LSEG in Conversation: Retooling IT and Accelerating AI Transformation
Sadly I struggled to hear a lot of this from where I was sitting and it was a fairly packed audience. I wouldn’t have included it, except Kent Walters from Retool made a really good point which I firmly agreed with; give LLMs your building blocks to create applications. I interpreted this as brand guidelines, design systems, UI libraries, SDKs, APIs, etc—limiting an LLM for citizen developers in this way would go some way to ensuring consistent delivery of internally built applications.
Gartner Futures Lab: Most Maverick Predictions
This was a really dynamic session led by Frank Buytendijk, so I struggled to get any detailed notes. He did a great job of making it feel more like a conversation with the audience; very much a “build your own adventure” talk. Frank took the stage and immediately got a laugh out of everyone, and it was a pretty big crowd.
This was a new format Gartner introduced and whilst I really enjoyed it, I think it took the audience a little while to get into it and actually it would probably work much better with a smaller, more intimate group.

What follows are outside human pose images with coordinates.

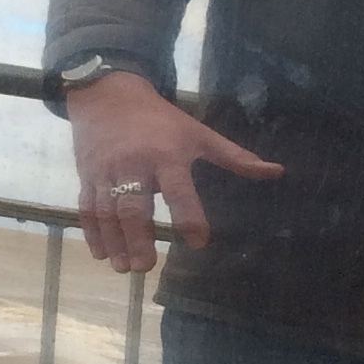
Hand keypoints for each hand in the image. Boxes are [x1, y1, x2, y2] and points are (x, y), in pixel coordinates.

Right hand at [67, 72, 282, 273]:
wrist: (108, 95)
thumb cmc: (161, 120)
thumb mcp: (198, 133)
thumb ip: (235, 157)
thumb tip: (277, 172)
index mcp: (166, 155)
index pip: (178, 189)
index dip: (188, 215)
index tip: (198, 241)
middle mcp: (134, 165)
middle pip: (134, 206)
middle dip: (138, 237)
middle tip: (146, 267)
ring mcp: (106, 172)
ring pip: (107, 211)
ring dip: (115, 242)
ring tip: (124, 268)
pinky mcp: (87, 176)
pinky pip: (86, 207)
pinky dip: (92, 232)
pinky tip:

Reframing Low Code in Enterprise Architecture
Lauren focussed on repositioning low-code from being seen as a tactical solution, to a strategic component of enterprise architecture. She emphasised that in today's environment of constant change, organisations need tools that can deliver quickly, maintain compliance, and integrate with legacy systems. Low-code becomes valuable when treated as an integral part of the target architecture rather than a peripheral project.
The case study resonated well, given our work at Griffiths Waite in a similar space; a global insurer adopted Mendix as their system-of-engagement platform, maintained systems of record behind APIs, and rapidly prototyped integrations. Their reported results were impressive: similar applications delivered 70% faster and at half the cost, plus development of a customer application with 15 integrations in just 9 weeks. It would be interesting to know how Everywhen arrived at these figures, however.
Strengths within their low-code implementation included their architecture-first approach, reusable UX component libraries, and realistic expectations about citizen development limitations for customer-facing applications. Their upgrade strategy appeared well-planned, and diagrams showed Mendix properly integrated into the enterprise architecture rather than simply attached as an afterthought.
With low-code I’m always wary of vendor lock-in, application sprawl, and hidden operational costs. I believe we should focus on measuring throughput, change failure rates, and runtime performance—not just development speed. Keep low-code platforms away from core systems of record, maintain design governance, and thoroughly load test all customer-facing applications.
Laurens position is clear and I respect it: "Low-code is not a shortcut. It is an architectural choice."
Re-Wiring for the Future
The guest keynote by Dr. Michelle Dickinson was a fantastic way to close the day. Her talk was motivating; it challenged the idea of what it means to be an inventor and reminded me of the importance of being curious and asking questions
Closing Day 1
This was my first time at a Gartner conference, and I was surprised at actually how much I took away from it. Really grateful to Griffiths Waite for the opportunity to attend and I'm looking forward to day 2!